PROBLEM DESCRIPTION:
Return the data below unchanged, without images.

□ □ □ □ □ □ □

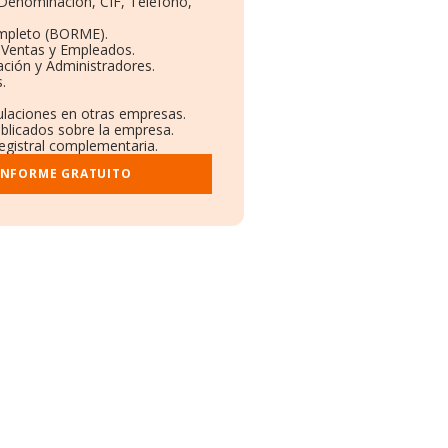
: Denominación, CIF, Teléfono,
ompleto (BORME).
 Ventas y Empleados.
ción y Administradores.
s.
culaciones en otras empresas.
ublicados sobre la empresa.
registral complementaria.
INFORME GRATUITO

□ □ □ □ □ □ □

SOLUTION BELOW:
: Denominación, CIF, Teléfono,
ompleto (BORME).
 Ventas y Empleados.
ción y Administradores.
s.
culaciones en otras empresas.
ublicados sobre la empresa.
registral complementaria.
INFORME GRATUITO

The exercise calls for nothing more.